愛は思考を先刻の「伯爵」に戻して、今までの経緯を冷静に考えようとしていたが、隣に座っていたはずの祖父が、苛立ったように立ち上がって、母の再婚相手と口論を始めたので、それどころではなくなった。祖母と立ち上がって、祖父の腕をつかんで落ち着かそうとしたが、祖父は激高して、母の再婚相手に殴り掛からんという勢いだった。連れ子の姉の一人が、警察を呼ぶと携帯をかざして叫び出すと、葬儀で読経をしてくれた僧侶が、祖父と再婚相手の間に入ってくれた。

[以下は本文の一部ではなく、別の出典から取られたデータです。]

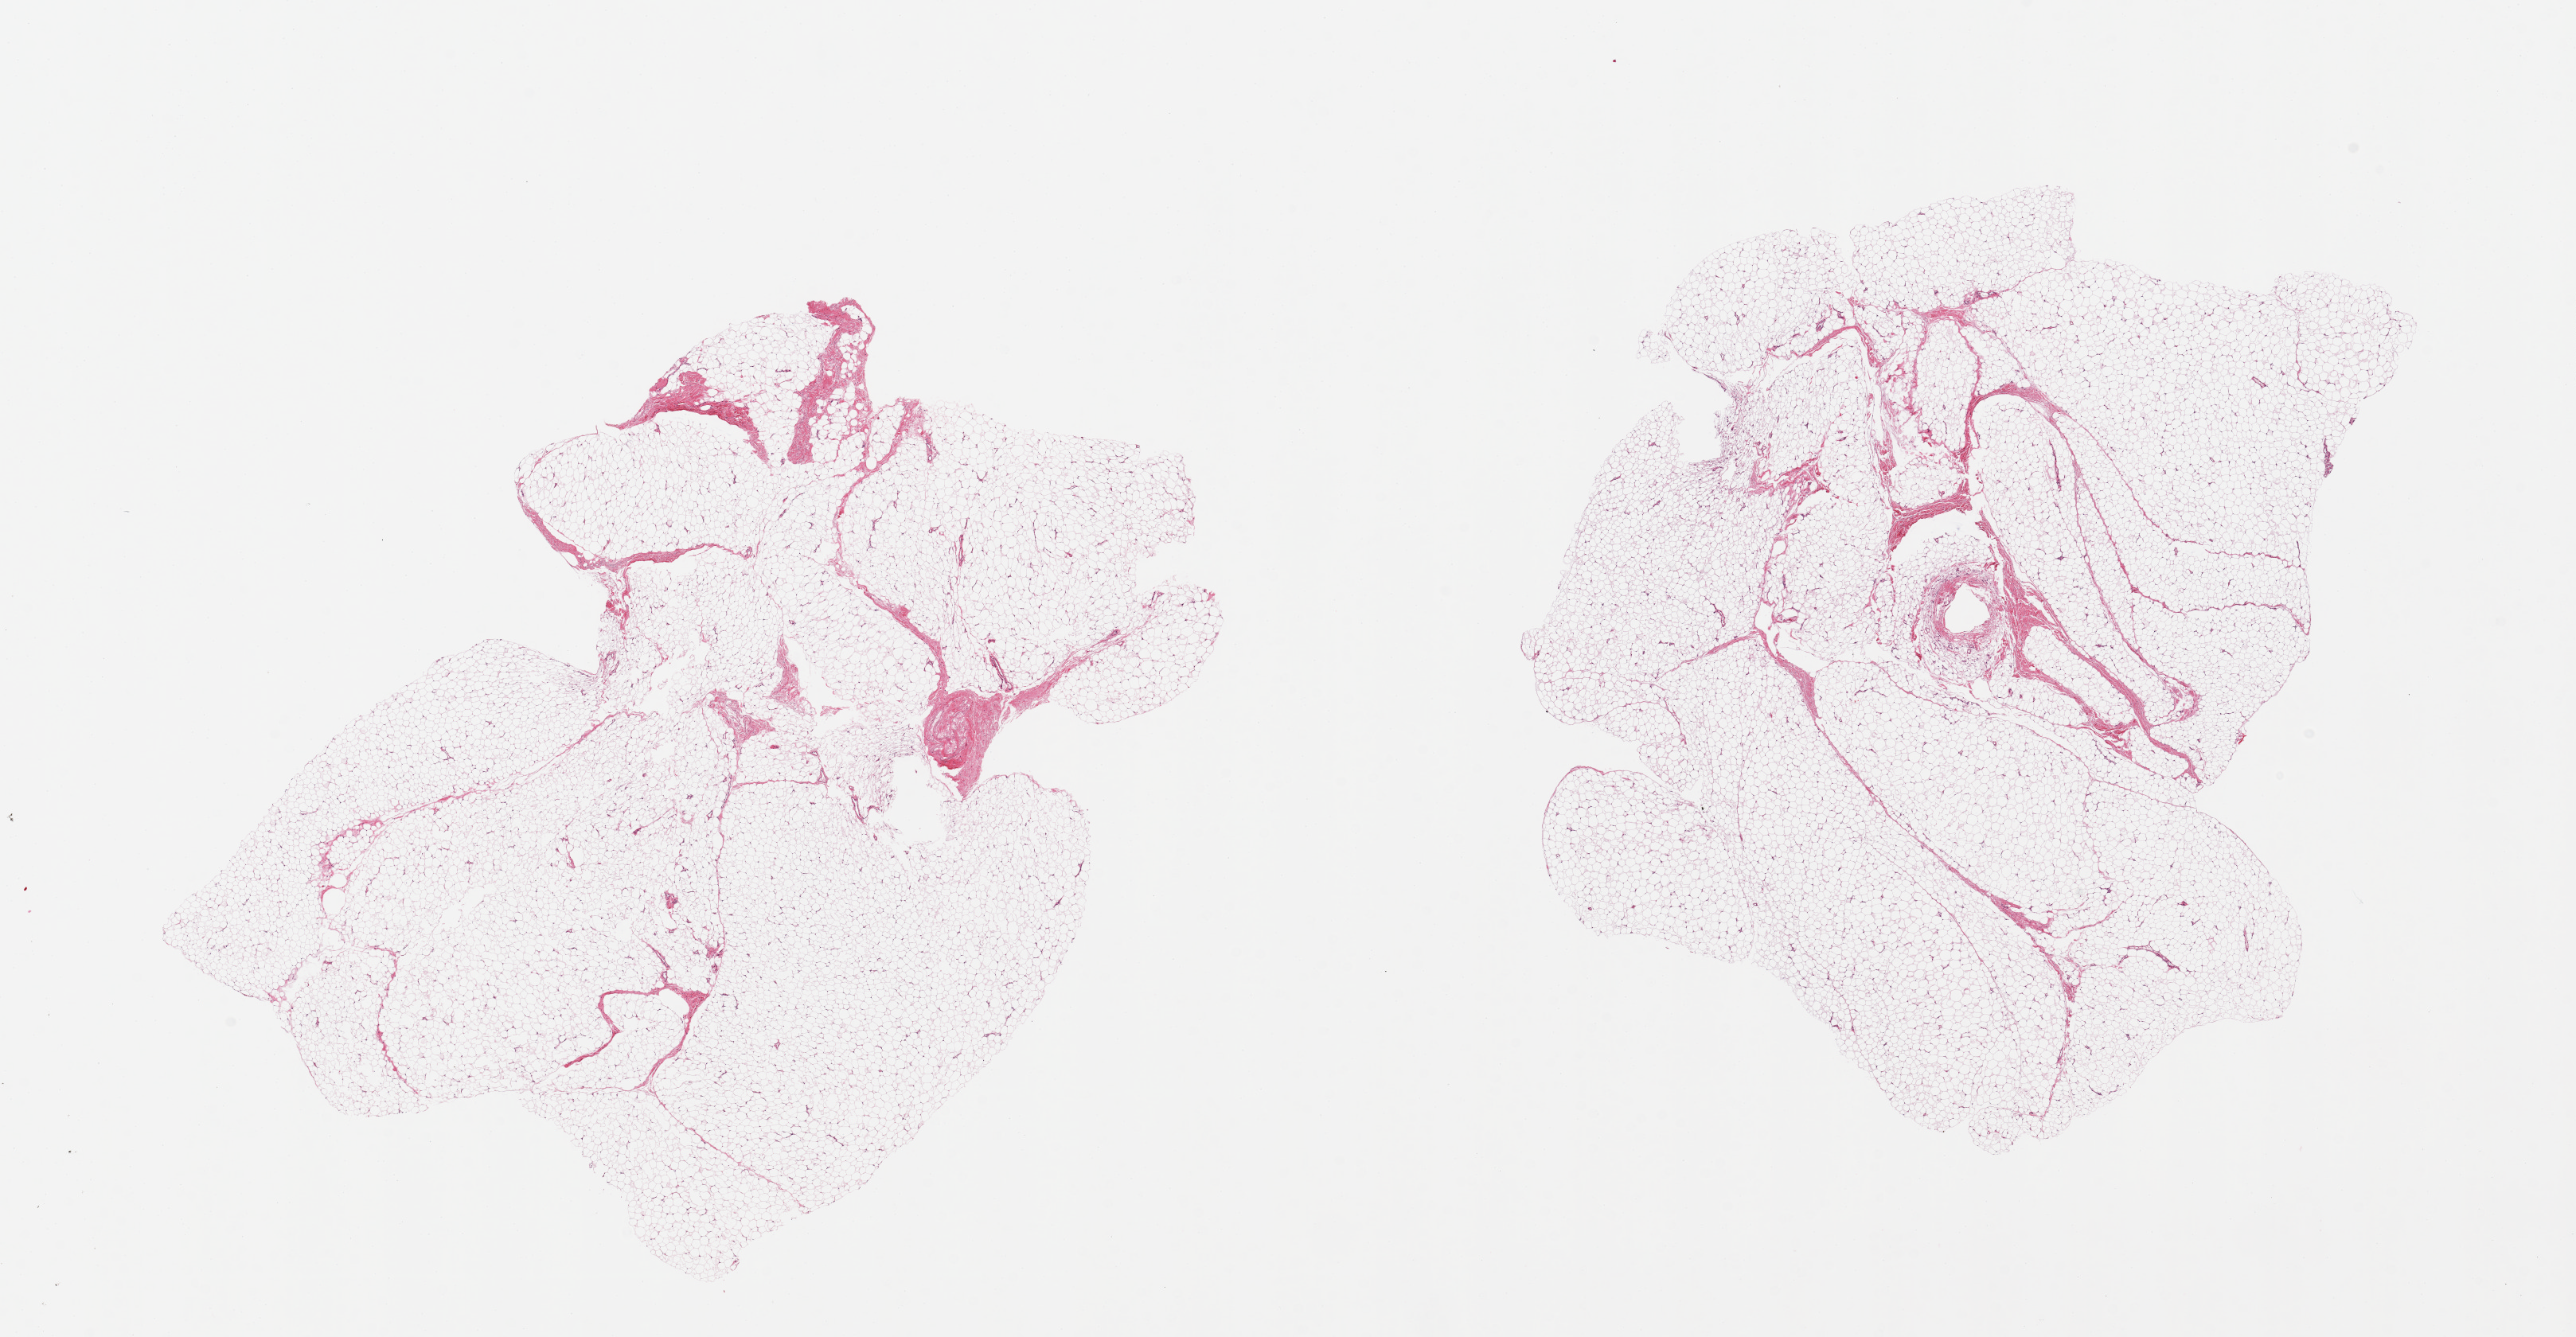
Whole-slide image, hematoxylin and eosin (H&E) stain — shown as a low-resolution overview of the whole scanned area (about 25.6 x 13.3 mm, slide scanned at 20x). PAXgene-fixed paraffin-embedded (PFPE) section. Sampled site (target tissue): adipose tissue. Donor tissue sample. Donor sex: male.
Pathologist's review note for this sample: 2 pieces, fascia elements up to ~10% of tissue.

「貴方達は、自分がどういう日に諍いをしているのか分かっているのか。故人の魂の昇天を妨げるようなことは止めなさい」
再婚相手の家が檀家をしている寺の和尚らしく、義姉と親族が、頭を下げて詫びながら、再婚相手を部屋の反対側に引っ張っていった。愛も祖母と一緒に、祖父を座らせて、温かい紅茶を渡して落ち着かせようとした。学究肌な祖父は、いつも理知的で、アカデミックなディベートは好むが、声を荒げるようなことは今まで一度もなかったので、愛は祖父の激高した姿にショックを受けていた。僧侶に諭された後は、祖母と静かに紅茶を飲んでいた祖父をじっと見ていると、それに気がついた祖父が「愛の心配するようなことは何もない」と言って、目を逸らした。後で祖母に事情を訊くしかないようだ。
その後すぐに、母の骨上げをする時間を係員が知らせにきた。炉から出てきたお骨を入れた骨壺は、再婚相手の方に引き取られることになるようで、祖母は、こっそりと残った小さな骨をきれいな刺繍が入った白いハンカチに包んで自分のバッグにしまった。祖母の上品な趣味のハンカチを見て、愛の脳裏に何かがフラッシュバックした。
そうだ、あれは、速水凪子だ。あの時、綺麗な刺繍のハンカチを愛に手渡してくれた、あの女だ。直接話しかけられたのは、十年前の一回だけだったが、あの声と喋り方と所作は間違いなく、西都公達学園高等科で見た「完璧なお姫様」と呼ばれた速水凪子伯爵令嬢のものだった。